De repente, un coche frenó bruscamente en la entrada. Una puerta se cerró de golpe.
-¡¿Qué demonios está pasando aquí?! -retumbó una voz profunda y autoritaria.
Un hombre mayor, alto e imponente con una mata de pelo plateado, cruzaba el césped. Agarró al perro por el collar y, con una fuerza que me sorprendió, abrió sus mandíbulas.
Se arrodilló a mi lado, su rostro una máscara de furia y preocupación.
-¿Estás bien, niña?
Este era Horacio Garza, el padre de Damián. El patriarca.
Lo siguiente que supe fue que estaba en un hospital. Las luces eran demasiado brillantes, el olor a antiséptico demasiado agudo. Una enfermera estaba cosiendo la herida de mi frente, su tacto suave. No lloré. Ni siquiera me inmuté. El dolor en mi muñeca por la mordedura del perro era un latido sordo, pero la herida en mi corazón por las cortinas cerradas de mi madre era un cañón vasto y vacío. No sentía nada.
Tarde esa noche, la puerta de mi pequeña habitación se abrió de golpe. Diana, Leonora y Krystal entraron corriendo, sus rostros pálidos de pánico. Los ojos de mi madre estaban enrojecidos y frenéticos. Por un momento salvaje e imposible, pensé que estaban aquí por mí.
Pero Krystal pasó corriendo junto a mi cama.

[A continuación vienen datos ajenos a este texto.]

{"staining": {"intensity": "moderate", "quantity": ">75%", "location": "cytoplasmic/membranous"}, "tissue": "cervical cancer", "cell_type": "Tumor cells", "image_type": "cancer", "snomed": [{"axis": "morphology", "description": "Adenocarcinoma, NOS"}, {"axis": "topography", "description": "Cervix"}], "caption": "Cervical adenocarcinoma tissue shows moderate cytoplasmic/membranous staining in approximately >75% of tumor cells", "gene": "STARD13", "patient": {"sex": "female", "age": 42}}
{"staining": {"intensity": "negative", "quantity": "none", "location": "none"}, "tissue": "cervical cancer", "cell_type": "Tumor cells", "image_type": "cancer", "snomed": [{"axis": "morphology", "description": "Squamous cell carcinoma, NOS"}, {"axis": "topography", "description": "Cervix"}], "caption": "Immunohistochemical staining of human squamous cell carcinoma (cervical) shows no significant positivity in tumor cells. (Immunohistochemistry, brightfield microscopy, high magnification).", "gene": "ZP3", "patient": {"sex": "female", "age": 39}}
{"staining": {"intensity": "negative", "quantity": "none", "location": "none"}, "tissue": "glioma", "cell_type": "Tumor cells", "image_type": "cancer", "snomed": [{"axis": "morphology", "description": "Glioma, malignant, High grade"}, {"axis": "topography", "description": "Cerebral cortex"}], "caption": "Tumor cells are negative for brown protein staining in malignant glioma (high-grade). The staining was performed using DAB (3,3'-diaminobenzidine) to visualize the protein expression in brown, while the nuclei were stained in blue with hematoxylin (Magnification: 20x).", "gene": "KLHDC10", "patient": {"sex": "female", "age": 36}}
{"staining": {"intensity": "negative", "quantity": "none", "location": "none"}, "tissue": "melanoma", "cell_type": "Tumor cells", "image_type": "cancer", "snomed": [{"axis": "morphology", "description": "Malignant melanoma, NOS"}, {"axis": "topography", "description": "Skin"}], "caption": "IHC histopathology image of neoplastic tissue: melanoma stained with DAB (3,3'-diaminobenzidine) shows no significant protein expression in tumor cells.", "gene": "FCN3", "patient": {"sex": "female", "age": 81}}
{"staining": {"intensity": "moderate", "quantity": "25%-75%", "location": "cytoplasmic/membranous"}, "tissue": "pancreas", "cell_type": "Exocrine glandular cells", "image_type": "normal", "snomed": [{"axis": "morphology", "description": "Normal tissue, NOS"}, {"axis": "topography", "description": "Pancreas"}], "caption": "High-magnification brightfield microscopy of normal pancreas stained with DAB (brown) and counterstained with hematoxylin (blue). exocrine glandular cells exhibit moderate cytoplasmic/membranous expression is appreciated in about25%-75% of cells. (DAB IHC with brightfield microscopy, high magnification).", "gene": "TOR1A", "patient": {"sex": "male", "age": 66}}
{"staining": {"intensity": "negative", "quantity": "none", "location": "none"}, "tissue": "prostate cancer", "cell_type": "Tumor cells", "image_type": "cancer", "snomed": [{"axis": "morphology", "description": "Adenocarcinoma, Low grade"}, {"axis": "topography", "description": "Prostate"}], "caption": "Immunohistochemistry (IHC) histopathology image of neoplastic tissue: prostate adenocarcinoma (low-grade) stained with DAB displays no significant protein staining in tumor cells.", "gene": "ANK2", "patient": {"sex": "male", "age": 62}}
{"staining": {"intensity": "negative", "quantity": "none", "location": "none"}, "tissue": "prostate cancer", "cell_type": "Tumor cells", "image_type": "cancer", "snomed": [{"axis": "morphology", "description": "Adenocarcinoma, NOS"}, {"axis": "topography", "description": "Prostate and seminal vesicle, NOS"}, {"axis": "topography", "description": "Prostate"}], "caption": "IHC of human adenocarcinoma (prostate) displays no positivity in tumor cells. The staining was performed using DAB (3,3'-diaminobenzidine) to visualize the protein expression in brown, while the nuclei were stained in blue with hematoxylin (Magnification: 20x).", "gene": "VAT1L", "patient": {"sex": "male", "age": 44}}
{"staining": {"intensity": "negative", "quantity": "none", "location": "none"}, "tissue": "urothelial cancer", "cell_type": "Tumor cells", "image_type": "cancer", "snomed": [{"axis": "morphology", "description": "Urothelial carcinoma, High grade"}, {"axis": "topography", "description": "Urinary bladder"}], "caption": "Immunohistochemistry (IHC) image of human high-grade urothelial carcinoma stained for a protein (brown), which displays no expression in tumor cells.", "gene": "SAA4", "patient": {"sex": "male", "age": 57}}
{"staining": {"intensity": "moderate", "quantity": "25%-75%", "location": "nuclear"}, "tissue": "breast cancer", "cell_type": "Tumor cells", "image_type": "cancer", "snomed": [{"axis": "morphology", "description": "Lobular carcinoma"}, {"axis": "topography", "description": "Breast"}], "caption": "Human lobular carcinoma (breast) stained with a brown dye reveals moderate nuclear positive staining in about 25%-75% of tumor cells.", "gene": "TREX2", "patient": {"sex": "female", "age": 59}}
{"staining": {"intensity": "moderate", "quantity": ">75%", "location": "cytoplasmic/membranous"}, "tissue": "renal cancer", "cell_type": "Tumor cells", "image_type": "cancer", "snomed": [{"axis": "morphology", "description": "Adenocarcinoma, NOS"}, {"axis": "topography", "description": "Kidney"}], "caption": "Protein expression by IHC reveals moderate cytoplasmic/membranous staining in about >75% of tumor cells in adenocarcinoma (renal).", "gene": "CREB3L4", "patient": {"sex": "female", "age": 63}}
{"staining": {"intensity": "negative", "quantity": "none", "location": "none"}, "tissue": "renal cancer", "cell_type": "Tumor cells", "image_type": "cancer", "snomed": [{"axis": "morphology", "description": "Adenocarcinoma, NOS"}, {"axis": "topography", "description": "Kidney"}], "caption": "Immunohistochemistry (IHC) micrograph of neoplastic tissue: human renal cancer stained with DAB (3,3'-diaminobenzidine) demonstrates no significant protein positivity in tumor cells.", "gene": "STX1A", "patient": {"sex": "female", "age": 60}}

-Abuela, ¿papá está bien? ¿Va a estar bien?
Leonora miraba fijamente, no a mí, sino al espacio vacío junto a mi cama, sus manos se retorcían.
-¿Dónde está? Dijeron que tuvo un accidente grave.
Una enfermera entró apresuradamente detrás de ellas.
-¿La familia de Damián Garza? -preguntó.
No estaban aquí por mí. Estaban aquí por él.